Entries supplied -
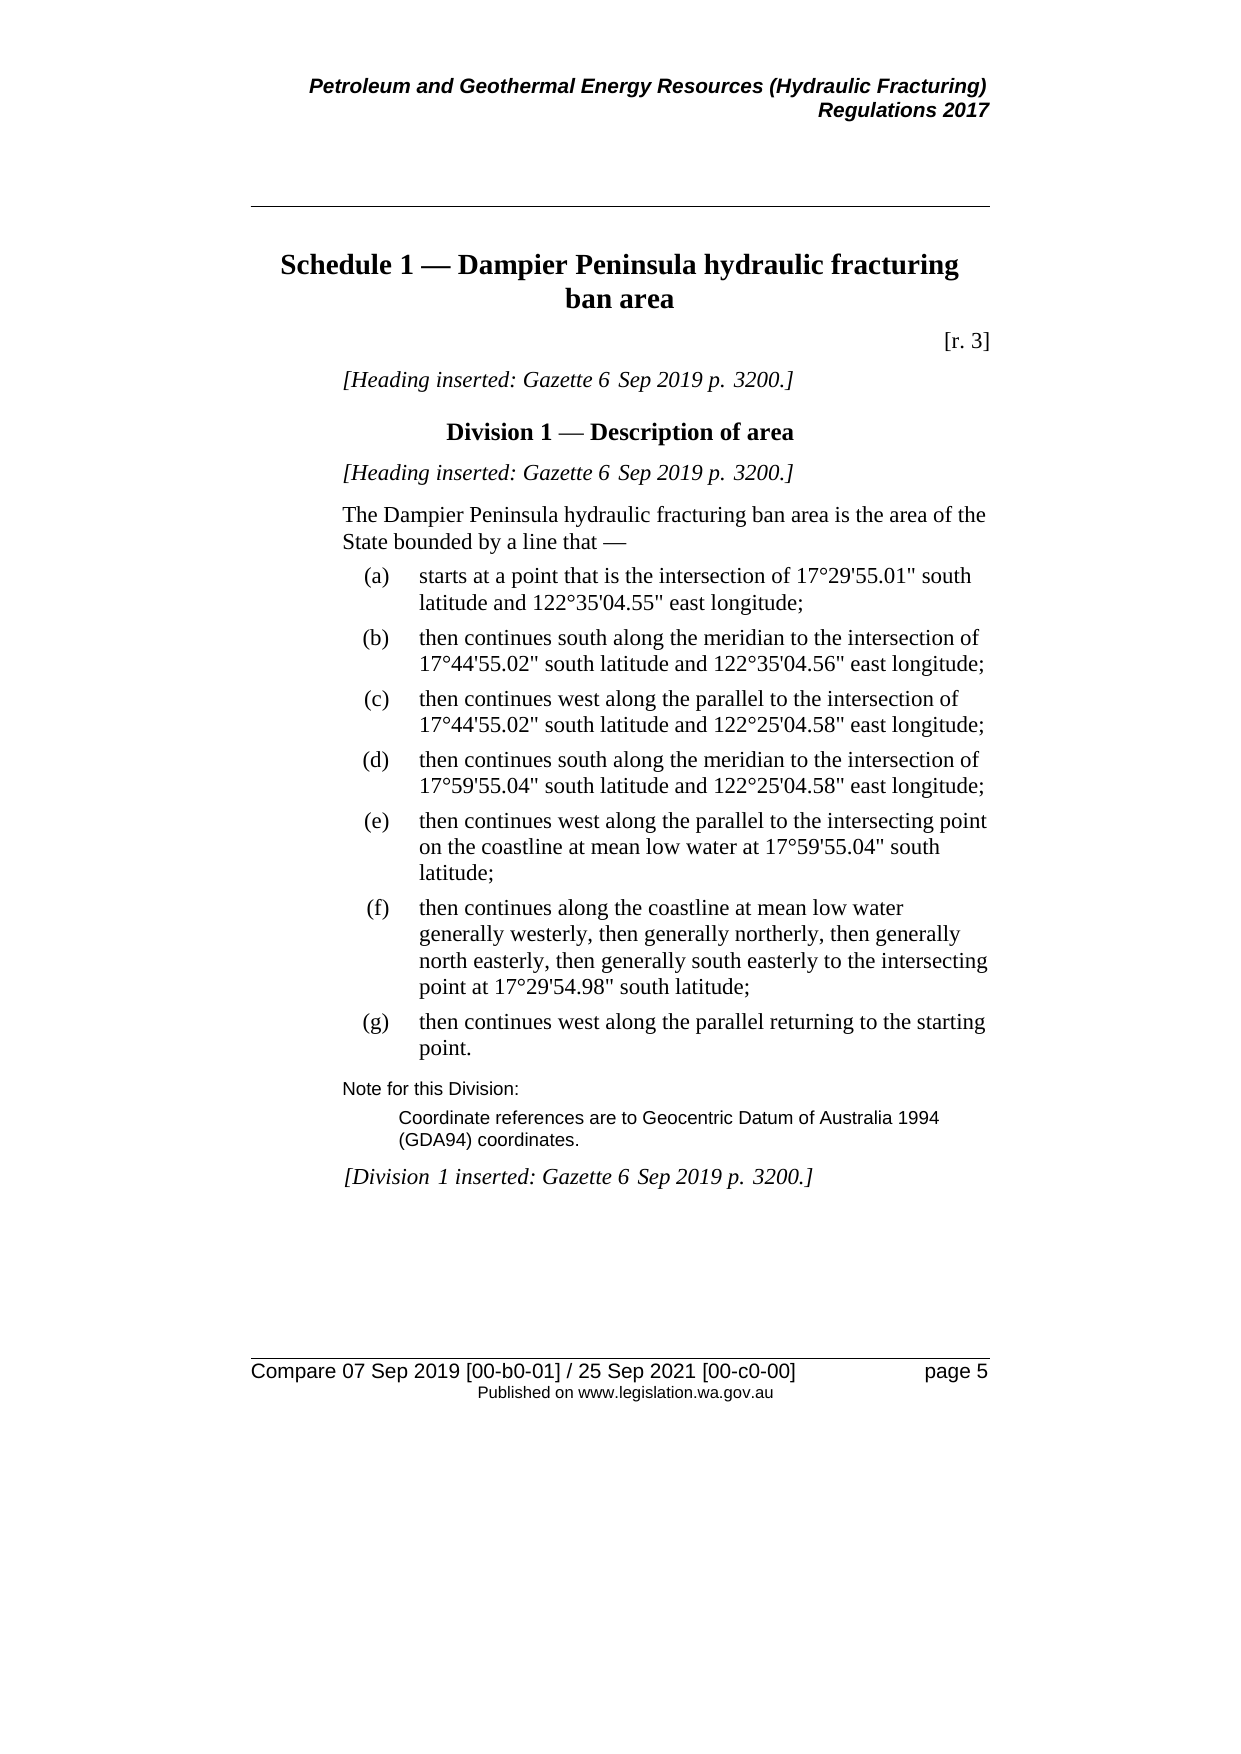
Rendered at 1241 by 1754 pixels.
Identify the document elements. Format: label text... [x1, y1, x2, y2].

text (f) then continues along the coastline at mean low water generally westerly, then generally northerly, then generally north easterly, then generally south easterly to the intersecting point at 17°29'54.98" south latitude; [251, 894, 990, 999]
subtitle [Heading inserted: Gazette 6 Sep 2019 p. 3200.] [251, 366, 990, 392]
subtitle Note for this Division: [251, 1077, 990, 1099]
subtitle [Heading inserted: Gazette 6 Sep 2019 p. 3200.] [251, 458, 990, 485]
text (d) then continues south along the meridian to the intersection of 17°59'55.04" south latitude and 122°25'04.58" east longitude; [251, 746, 990, 798]
text Coordinate references are to Geocentric Datum of Australia 1994 (GDA94) coordinates. [251, 1107, 990, 1150]
text (a) starts at a point that is the intersection of 17°29'55.01" south latitude and 122°35'04.55" east longitude; [251, 563, 990, 615]
subtitle Division 1 — Description of area [251, 417, 990, 446]
text (g) then continues west along the parallel returning to the starting point. [251, 1008, 990, 1061]
subtitle Schedule 1 — Dampier Peninsula hydraulic fracturing ban area [280, 247, 959, 314]
text (b) then continues south along the meridian to the intersection of 17°44'55.02" south latitude and 122°35'04.56" east longitude; [251, 624, 990, 676]
text (c) then continues west along the parallel to the intersection of 17°44'55.02" south latitude and 122°25'04.58" east longitude; [251, 685, 990, 737]
text [r. 3] [251, 327, 990, 353]
text (e) then continues west along the parallel to the intersecting point on the coastline at mean low water at 17°59'55.04" south latitude; [251, 807, 990, 886]
text The Dampier Peninsula hydraulic fracturing ban area is the area of the State bounded by a line that — [251, 502, 990, 554]
text [Division 1 inserted: Gazette 6 Sep 2019 p. 3200.] [251, 1163, 990, 1189]
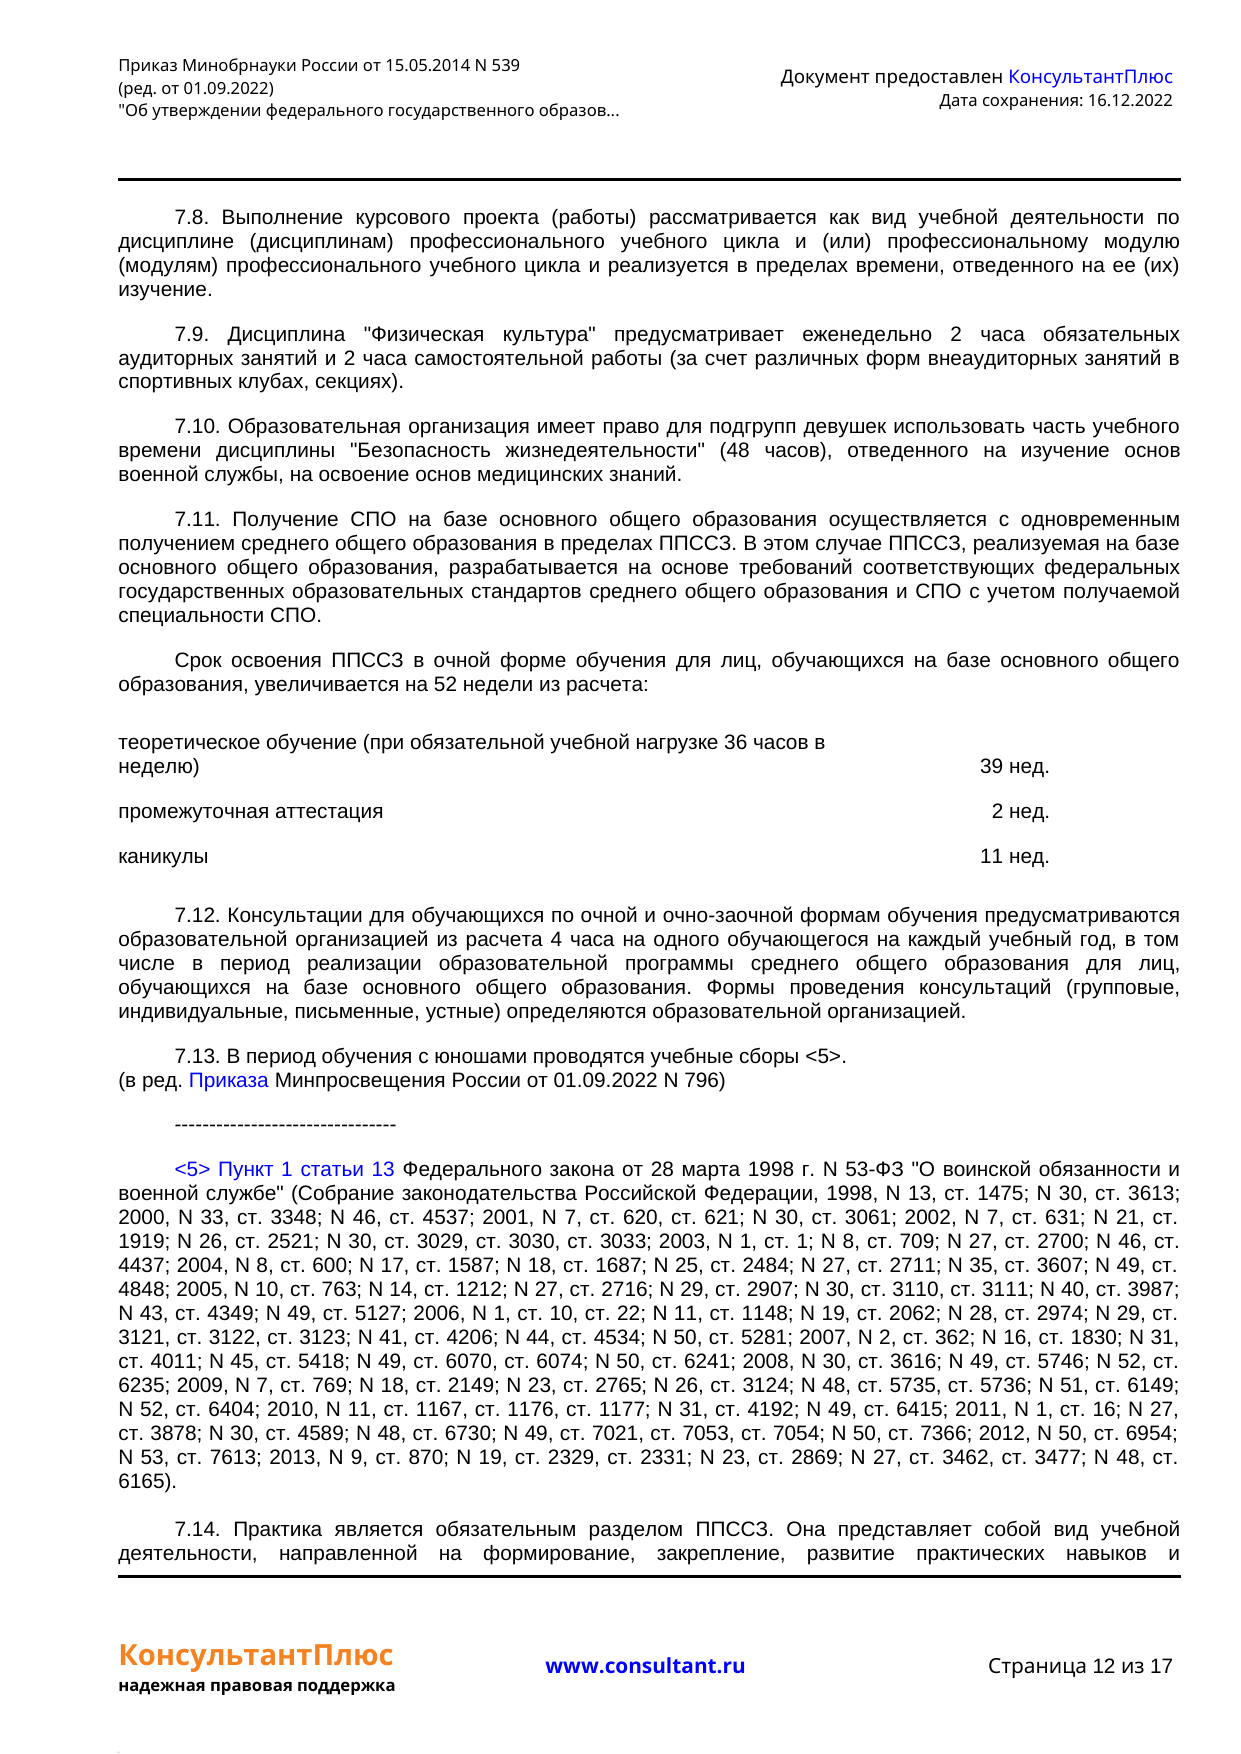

What is expected -
Make an exact copy of every record, pictures excluded.

Response for this exercise -
Rendered at 1241 by 1754 pixels.
Identify the document elements. Format: label text... [x1, y1, x2, y2].

text (f) then continues along the coastline at mean low water generally westerly, then generally northerly, then generally north easterly, then generally south easterly to the intersecting point at 17°29'54.98" south latitude; [251, 894, 990, 999]
subtitle [Heading inserted: Gazette 6 Sep 2019 p. 3200.] [251, 366, 990, 392]
subtitle Note for this Division: [251, 1077, 990, 1099]
subtitle [Heading inserted: Gazette 6 Sep 2019 p. 3200.] [251, 458, 990, 485]
text (d) then continues south along the meridian to the intersection of 17°59'55.04" south latitude and 122°25'04.58" east longitude; [251, 746, 990, 798]
text Coordinate references are to Geocentric Datum of Australia 1994 (GDA94) coordinates. [251, 1107, 990, 1150]
text (a) starts at a point that is the intersection of 17°29'55.01" south latitude and 122°35'04.55" east longitude; [251, 563, 990, 615]
subtitle Division 1 — Description of area [251, 417, 990, 446]
text (g) then continues west along the parallel returning to the starting point. [251, 1008, 990, 1061]
subtitle Schedule 1 — Dampier Peninsula hydraulic fracturing ban area [280, 247, 959, 314]
text (b) then continues south along the meridian to the intersection of 17°44'55.02" south latitude and 122°35'04.56" east longitude; [251, 624, 990, 676]
text (c) then continues west along the parallel to the intersection of 17°44'55.02" south latitude and 122°25'04.58" east longitude; [251, 685, 990, 737]
text [r. 3] [251, 327, 990, 353]
text (e) then continues west along the parallel to the intersecting point on the coastline at mean low water at 17°59'55.04" south latitude; [251, 807, 990, 886]
text The Dampier Peninsula hydraulic fracturing ban area is the area of the State bounded by a line that — [251, 502, 990, 554]
text [Division 1 inserted: Gazette 6 Sep 2019 p. 3200.] [251, 1163, 990, 1189]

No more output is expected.